Women Empowerment
WOMEN
EMPOWERMENT
The economics and
development fields now frequently debate the empowerment of women. Women who
are economically empowered may use their resources, assets, and income to their
advantage. Additionally, it enhances women's wellbeing and their capacity for risk
management.
It may lead to efforts to defend trivialized genders in a certain
political or social setting. Although the terms are frequently used
interchangeably, the more inclusive idea of gender empowerment refers to
persons of any gender and emphasizes the contrast between biology and gender as
a function. Through literacy, education, training, and awareness raising,
women's standing is raised. Women's empowerment also refers to their newfound
freedom to make wise decisions in life that they were previously unable to.
The adoption of
programs and policies that embrace the concept of female empowerment may be
advantageous for nations, corporations, communities, and other organizations.
The number and quality of human resources available for development are
improved by the empowerment of women. One of the key procedural issues when
talking about human rights and development is empowerment.
Women's empowerment
is defined by a number of ideas, including the need that in order to be
empowered, one must first be disempowered.
Instead than
receiving empowerment from an outside source, they must actively pursue it.
According to other research, people who are empowered have the capacity to make
significant decisions about their life and have the ability to follow through
on those decisions. Disempowerment and empowerment were once related to one another;
empowerment is a process rather than a finished good.
Political and economic empowerment are the two categories of empowerment that scholars have recognized.
ECONOMICALLY
Through its welfare
reform programs, neoliberalism has specifically had a detrimental effect on
women's sense of self-worth. According to Mary Corcoran and colleagues,
conservative welfare reformers think poverty is caused by welfare reliance.
This prompts welfare reformers to enlarge the requirements for someone to be a
receiver of assistance, hence reducing the number of individuals who rely on
it. These restrictions, which force women into the workforce quickly, include
job obligations and time constraints. The persistent campaign to get more women
into the workforce serves to support the idea that unpaid carers and single
moms are a drain on the American economy. As a result, women are compelled to
accept low-paying, precarious employment while juggling their home and
parenting duties.
According to
academics, welfare reform's overarching goal is to weaken women's autonomy and
economic independence in order to disempower them. The societal effects of
neoliberalism and welfare reform can be resisted by women through fostering
chances for women's empowerment, such as employment training.
POWER IN POLITICS
Political empowerment
advocates for the development of laws that best support women's rights to
equality and agency in both the public and private realms. The creation of
affirmative action laws with quotas for the proportion of women in
parliamentary and policy-making positions is one of the recommended approaches.

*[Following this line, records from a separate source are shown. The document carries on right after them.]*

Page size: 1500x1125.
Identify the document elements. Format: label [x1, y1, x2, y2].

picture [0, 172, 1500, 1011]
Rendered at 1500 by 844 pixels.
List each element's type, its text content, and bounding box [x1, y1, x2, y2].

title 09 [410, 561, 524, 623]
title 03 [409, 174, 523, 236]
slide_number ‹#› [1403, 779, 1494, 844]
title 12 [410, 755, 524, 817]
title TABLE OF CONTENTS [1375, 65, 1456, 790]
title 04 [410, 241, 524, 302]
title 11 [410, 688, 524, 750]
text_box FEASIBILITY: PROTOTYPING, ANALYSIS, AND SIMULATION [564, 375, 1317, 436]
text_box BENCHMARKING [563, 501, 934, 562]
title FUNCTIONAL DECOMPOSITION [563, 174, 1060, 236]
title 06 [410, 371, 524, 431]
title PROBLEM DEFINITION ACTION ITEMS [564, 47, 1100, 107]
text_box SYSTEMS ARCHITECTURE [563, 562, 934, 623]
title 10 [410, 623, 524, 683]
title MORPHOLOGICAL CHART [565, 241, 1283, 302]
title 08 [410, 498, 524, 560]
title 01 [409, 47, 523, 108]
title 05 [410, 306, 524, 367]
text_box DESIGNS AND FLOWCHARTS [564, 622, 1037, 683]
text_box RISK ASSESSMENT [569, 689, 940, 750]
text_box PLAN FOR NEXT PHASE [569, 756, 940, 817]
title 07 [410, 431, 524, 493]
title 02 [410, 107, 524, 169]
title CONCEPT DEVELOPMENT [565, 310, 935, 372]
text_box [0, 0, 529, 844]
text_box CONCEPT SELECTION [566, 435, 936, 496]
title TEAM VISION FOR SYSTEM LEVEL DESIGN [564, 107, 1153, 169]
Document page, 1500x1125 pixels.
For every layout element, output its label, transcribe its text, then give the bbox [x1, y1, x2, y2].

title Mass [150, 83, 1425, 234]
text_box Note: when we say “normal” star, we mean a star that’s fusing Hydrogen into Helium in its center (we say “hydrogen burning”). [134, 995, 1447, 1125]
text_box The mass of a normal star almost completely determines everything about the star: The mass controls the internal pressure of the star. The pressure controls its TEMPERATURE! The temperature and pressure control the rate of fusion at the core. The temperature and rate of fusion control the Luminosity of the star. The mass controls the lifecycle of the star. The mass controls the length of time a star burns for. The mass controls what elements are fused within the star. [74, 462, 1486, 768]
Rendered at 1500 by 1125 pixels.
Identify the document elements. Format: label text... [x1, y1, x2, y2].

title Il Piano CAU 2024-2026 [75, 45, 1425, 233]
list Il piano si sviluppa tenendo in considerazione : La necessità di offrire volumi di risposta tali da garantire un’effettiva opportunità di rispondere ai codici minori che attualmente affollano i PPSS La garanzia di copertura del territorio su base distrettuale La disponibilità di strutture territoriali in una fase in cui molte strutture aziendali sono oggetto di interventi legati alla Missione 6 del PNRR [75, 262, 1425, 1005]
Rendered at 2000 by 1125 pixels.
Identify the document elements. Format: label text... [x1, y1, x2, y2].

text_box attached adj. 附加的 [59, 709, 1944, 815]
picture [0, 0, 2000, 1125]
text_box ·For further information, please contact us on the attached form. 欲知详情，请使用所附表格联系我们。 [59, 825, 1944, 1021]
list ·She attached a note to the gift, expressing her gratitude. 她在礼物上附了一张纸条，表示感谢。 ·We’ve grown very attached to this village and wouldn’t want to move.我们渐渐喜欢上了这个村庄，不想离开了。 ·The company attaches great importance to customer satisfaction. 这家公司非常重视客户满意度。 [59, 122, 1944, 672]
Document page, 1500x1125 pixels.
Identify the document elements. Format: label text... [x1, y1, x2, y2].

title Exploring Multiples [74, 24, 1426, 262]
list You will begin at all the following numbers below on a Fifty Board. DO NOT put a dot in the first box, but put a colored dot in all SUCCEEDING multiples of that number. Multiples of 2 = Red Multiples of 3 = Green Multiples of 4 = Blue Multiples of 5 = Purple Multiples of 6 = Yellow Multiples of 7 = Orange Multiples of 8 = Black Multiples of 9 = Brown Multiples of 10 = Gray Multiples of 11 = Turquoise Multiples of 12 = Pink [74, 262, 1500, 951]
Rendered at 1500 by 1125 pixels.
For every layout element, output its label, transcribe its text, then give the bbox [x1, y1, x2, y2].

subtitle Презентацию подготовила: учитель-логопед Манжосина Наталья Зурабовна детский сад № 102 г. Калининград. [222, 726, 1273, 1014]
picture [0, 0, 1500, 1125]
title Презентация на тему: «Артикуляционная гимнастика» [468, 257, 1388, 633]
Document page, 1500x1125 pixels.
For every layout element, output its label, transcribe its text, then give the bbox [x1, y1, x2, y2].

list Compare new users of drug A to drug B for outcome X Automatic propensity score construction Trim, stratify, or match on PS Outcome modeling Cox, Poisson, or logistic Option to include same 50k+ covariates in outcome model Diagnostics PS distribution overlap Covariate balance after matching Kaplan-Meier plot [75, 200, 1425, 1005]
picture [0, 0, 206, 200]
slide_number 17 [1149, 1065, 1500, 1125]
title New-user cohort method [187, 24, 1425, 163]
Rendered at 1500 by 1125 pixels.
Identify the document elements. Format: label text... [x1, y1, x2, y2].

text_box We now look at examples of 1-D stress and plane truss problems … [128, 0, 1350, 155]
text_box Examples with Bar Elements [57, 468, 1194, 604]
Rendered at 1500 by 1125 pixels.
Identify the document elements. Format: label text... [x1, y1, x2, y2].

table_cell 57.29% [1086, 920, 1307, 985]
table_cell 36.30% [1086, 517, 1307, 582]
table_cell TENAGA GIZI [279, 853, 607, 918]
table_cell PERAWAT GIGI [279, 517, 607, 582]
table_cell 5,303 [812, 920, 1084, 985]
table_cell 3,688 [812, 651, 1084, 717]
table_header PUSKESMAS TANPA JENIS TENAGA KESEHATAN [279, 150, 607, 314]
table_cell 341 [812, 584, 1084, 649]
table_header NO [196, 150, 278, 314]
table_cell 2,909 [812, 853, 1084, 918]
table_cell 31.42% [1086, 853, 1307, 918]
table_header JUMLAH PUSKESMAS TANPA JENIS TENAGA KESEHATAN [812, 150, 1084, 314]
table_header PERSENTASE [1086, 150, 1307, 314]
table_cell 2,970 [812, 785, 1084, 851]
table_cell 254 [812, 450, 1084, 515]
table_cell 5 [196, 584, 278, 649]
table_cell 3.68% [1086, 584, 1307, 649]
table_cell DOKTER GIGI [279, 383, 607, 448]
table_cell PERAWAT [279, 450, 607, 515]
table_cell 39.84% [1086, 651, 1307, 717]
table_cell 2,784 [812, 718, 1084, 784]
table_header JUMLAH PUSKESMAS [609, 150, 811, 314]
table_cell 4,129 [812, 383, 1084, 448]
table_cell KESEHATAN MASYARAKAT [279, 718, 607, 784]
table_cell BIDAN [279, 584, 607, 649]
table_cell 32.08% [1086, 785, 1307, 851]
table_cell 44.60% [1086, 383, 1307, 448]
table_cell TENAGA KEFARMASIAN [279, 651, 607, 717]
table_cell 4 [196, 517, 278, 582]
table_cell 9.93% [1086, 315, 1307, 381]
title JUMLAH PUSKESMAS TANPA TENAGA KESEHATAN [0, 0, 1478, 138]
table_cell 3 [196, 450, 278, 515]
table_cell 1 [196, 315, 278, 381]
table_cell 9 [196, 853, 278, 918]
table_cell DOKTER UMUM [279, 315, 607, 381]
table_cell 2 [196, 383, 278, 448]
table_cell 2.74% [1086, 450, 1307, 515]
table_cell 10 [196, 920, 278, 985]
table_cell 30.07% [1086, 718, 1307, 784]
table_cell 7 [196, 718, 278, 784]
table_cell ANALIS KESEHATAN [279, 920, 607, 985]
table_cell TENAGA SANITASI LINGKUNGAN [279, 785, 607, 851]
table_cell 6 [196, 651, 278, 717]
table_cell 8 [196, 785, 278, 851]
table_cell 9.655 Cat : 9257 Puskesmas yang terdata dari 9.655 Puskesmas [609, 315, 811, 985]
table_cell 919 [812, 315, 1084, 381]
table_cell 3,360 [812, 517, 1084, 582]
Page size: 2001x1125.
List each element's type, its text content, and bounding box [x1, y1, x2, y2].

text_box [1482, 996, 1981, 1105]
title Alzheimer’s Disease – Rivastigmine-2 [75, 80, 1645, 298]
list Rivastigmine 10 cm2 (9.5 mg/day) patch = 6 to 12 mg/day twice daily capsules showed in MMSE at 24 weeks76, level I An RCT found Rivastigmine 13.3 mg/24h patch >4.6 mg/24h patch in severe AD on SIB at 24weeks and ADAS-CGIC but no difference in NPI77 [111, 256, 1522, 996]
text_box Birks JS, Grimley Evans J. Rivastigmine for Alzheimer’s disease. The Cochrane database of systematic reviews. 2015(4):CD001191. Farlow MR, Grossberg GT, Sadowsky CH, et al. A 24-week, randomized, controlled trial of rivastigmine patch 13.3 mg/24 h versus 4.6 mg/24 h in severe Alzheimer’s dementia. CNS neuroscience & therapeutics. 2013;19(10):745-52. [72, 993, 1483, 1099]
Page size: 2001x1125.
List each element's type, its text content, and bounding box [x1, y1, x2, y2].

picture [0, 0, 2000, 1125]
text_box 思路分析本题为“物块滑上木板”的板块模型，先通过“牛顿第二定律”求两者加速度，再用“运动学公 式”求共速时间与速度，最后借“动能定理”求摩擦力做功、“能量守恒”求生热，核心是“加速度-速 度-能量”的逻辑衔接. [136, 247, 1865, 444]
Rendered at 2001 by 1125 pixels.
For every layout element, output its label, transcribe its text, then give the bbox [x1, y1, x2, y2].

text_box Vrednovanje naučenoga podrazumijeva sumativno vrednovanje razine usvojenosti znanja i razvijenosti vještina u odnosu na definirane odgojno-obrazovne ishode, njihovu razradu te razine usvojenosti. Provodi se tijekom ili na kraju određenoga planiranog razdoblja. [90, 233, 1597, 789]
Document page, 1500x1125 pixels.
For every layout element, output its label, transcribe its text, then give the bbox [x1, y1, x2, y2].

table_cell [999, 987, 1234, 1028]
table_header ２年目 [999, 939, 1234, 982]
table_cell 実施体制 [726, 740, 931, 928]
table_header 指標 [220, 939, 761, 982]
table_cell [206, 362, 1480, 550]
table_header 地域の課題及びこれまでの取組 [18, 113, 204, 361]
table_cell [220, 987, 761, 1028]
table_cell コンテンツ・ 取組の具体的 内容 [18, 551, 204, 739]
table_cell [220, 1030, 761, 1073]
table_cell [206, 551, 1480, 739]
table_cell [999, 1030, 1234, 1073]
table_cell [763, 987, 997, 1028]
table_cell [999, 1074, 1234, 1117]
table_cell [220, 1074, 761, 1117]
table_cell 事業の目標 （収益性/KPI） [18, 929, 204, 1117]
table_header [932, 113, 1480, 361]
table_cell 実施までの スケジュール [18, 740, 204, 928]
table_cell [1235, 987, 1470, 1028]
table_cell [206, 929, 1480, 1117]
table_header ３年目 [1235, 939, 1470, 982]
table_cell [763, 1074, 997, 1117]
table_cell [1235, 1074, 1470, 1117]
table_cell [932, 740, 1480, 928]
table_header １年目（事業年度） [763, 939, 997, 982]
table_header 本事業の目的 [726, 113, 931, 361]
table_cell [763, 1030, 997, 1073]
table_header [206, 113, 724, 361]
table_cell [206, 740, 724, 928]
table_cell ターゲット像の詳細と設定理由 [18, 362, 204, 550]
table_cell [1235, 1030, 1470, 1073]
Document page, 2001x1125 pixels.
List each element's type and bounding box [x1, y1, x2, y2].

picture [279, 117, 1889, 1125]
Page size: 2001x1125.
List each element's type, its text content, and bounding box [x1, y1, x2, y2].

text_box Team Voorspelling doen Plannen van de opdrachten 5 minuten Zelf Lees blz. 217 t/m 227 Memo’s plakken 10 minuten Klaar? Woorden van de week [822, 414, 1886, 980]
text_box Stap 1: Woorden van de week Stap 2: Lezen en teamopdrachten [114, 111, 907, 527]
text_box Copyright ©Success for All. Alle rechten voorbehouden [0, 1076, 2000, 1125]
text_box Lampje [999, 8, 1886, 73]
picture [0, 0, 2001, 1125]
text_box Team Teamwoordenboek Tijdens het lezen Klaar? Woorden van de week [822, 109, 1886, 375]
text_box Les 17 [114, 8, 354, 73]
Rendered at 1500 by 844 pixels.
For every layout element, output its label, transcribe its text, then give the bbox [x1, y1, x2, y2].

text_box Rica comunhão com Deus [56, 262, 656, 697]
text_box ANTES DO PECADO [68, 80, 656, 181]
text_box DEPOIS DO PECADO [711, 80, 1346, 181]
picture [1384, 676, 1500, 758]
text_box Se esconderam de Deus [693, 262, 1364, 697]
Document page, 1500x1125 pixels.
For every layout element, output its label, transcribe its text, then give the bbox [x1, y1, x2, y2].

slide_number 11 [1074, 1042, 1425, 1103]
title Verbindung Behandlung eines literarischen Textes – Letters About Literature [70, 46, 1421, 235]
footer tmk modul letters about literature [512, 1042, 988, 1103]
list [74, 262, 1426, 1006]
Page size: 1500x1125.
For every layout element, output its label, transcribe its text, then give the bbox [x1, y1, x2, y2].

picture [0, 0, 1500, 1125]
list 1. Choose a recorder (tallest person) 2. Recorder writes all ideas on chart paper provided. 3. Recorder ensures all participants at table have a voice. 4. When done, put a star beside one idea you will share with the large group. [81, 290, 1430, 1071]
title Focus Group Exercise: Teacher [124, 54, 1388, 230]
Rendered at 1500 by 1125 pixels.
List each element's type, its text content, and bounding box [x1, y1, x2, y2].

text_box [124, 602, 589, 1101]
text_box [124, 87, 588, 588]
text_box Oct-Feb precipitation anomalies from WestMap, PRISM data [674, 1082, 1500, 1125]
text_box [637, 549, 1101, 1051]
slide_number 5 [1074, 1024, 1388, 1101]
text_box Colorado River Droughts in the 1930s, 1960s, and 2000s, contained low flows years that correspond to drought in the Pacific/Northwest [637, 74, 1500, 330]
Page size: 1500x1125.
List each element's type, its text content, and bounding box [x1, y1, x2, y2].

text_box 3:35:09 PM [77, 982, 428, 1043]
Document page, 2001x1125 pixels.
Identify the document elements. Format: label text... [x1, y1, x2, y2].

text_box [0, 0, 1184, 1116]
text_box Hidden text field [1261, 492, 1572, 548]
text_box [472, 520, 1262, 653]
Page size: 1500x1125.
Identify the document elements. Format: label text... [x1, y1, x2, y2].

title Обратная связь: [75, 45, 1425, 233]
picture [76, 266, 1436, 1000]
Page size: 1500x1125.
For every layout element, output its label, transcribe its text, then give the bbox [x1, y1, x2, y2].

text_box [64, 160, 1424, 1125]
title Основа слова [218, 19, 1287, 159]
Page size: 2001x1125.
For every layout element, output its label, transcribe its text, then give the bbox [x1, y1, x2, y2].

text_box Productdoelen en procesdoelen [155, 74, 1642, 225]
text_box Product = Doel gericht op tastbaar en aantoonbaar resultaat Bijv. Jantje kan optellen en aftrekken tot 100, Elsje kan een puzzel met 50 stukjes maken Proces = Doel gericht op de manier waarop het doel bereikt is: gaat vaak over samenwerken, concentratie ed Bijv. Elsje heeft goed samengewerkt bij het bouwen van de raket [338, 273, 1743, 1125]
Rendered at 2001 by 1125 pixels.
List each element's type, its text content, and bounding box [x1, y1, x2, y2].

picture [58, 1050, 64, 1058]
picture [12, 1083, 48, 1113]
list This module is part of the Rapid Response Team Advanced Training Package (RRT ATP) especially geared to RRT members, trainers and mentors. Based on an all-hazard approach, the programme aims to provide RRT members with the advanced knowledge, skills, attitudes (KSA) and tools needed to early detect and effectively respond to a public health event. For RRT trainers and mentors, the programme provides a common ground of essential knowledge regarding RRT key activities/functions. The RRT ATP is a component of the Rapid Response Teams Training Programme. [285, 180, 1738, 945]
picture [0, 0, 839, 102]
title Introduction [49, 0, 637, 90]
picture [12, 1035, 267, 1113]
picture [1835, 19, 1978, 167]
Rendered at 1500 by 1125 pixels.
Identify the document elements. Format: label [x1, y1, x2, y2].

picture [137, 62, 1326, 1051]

The average percentage of women serving in lower-level, single-house
parliaments throughout the world as of 2017 is 23.6 percent. More suggestions
have been made to improve the rights of women to vote, express their ideas, and
run for office with a decent chance of winning.
Women devote less time to joining the workforce and managing their enterprises
since they are often responsible for child care and household duties at home.
Policies that take
into consideration divorce cases, policies for greater welfare for women, and
policies that allow women control over resources (such property rights) all
strengthen their negotiating power inside the family. Participation, however,
is not just restricted to the political sphere. It might involve taking part in
family life, going to school, and having the freedom to make one's own
decisions. Some thinkers contend that before women can engage in more extensive
political engagement, they must first establish their autonomy and negotiating
power in the home.
Cultural emancipation
We need to stop
seeing culture solely as a hindrance to women's rights in order to be a
progressive society that supports women's rights and empowerment. Culture is a
vital and significant component of diversity and a tool for promoting women's
equality in the workplace. It acknowledges their right to be proud of their
values, whether they are traditional or contemporary in character. This is not
to imply that decades of mistreatment covered in cultural garb ought to be
tolerated, much less praised. Certainly, in light of feminism, customs that
promote empowerment should be rejected.
For instance,
according to some studies, women only have an equal probability of having their
writing accepted for publication in peer-reviewed journals if the reviewers are
completely unaware of the author's gender. It has been amply proven why all
cultural legacies cannot and should not be cherished or supported because of
the historical habitual culture that has resulted in the underrepresentation of
women in literature. Equal cultural rights for women must be recognized and put
into practice in order to help reshape gender in ways that transcend women's
inferiority and subordination.
Furthermore,
according to Farida Shaheed, a UN specialist in the area of cultural rights,
this would materially improve the overall environment for their ability to
fully and equally exercise their human rights.
Shaheed continues by
stating that women's perspectives and contributions must move from the
periphery of cultural life to the core of the processes that are now forming
and defining cultures all over the world. "Women must be seen as equal
spokespersons with the power to choose which of the traditions of the community
are to be honored, preserved, and passed down to future generations.